People, for the most part, know what they know and don't know. I am not uncertain that the distance between the earth and the sun varies, but I'm certain that I don't know the distance from the earth to the sun, at least not with better precision than about a light week.
This is going to have to be fixed somehow to progress past where we are now with LLMs. Maybe expecting an LLM to have this capability is wrong, perhaps it can never have this capability, but expecting this capability is not wrong, and LLM vendors have somewhat implied that their models have this capability by saying they won't hallucinate, or that they have reduced hallucinations.
> the distance from the earth to the sun, at least not with better precision than about a light week
The sun is eight light minutes away.
Thanks, I was not sure if it was light hours or minutes away, but I knew for sure it's not light weeks (emphasis on plural here) away. I will probably forget again in a couple of years.
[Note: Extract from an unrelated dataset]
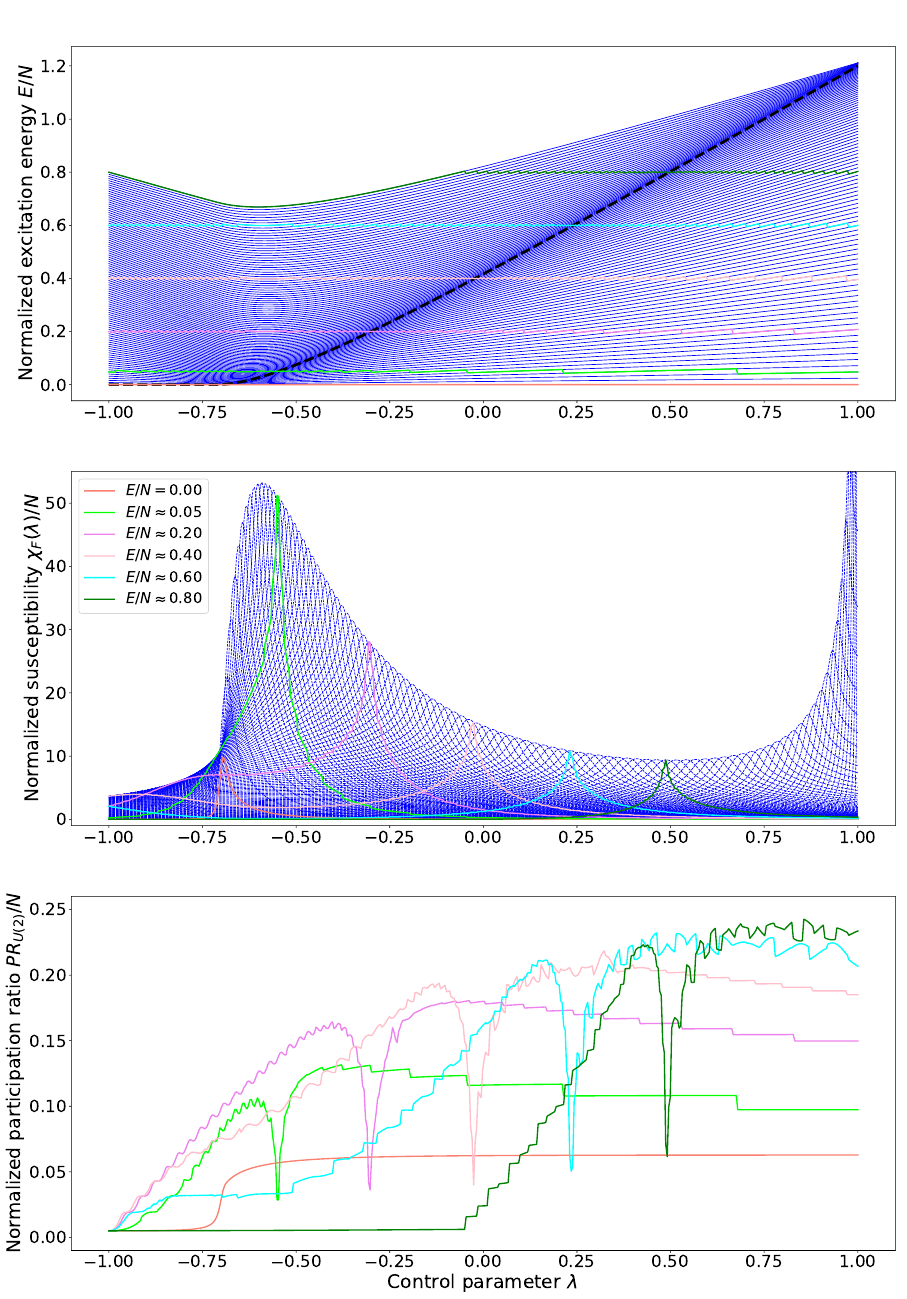
Figure 1: All panels: Results for a 2DVM Hamiltonian (10) with ξ = 0.6 and N = 200. For the sake of clarity, the ground state and states with normalized ex- citation energies closer to 0.05,0.2,0.4,0.6, and 0.8 have been highlighted using dif- ferent colors (orange, light green, purple, pink, cyan, and dark green, respectively). The rest are plotted with blue dashed lines. All quantities are plotted versus the con- trol parameter λ . Upper panel: Normalized excitation energy of (cid:96) = 0 eigenstates of the model Hamiltonian (10). Middle panel: Normalized QFS (9). Lower panel: Normalized PR in the U ( 2 ) basis (3) for the set of selected states indicated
Empirically, they have reduced hallucinations. Where do OpenAI / Anthropic claim that their models won't hallucinate?
One example:
https://www.theverge.com/2024/3/28/24114664/microsoft-safety...
> Three features: Prompt Shields, which blocks prompt injections or malicious prompts from external documents that instruct models to go against their training; Groundedness Detection, which finds and blocks hallucinations; and safety evaluations, which assess model vulnerabilities, are now available in preview on Azure AI.
That wasn’t OpenAI making those claims, it was Microsoft Azure.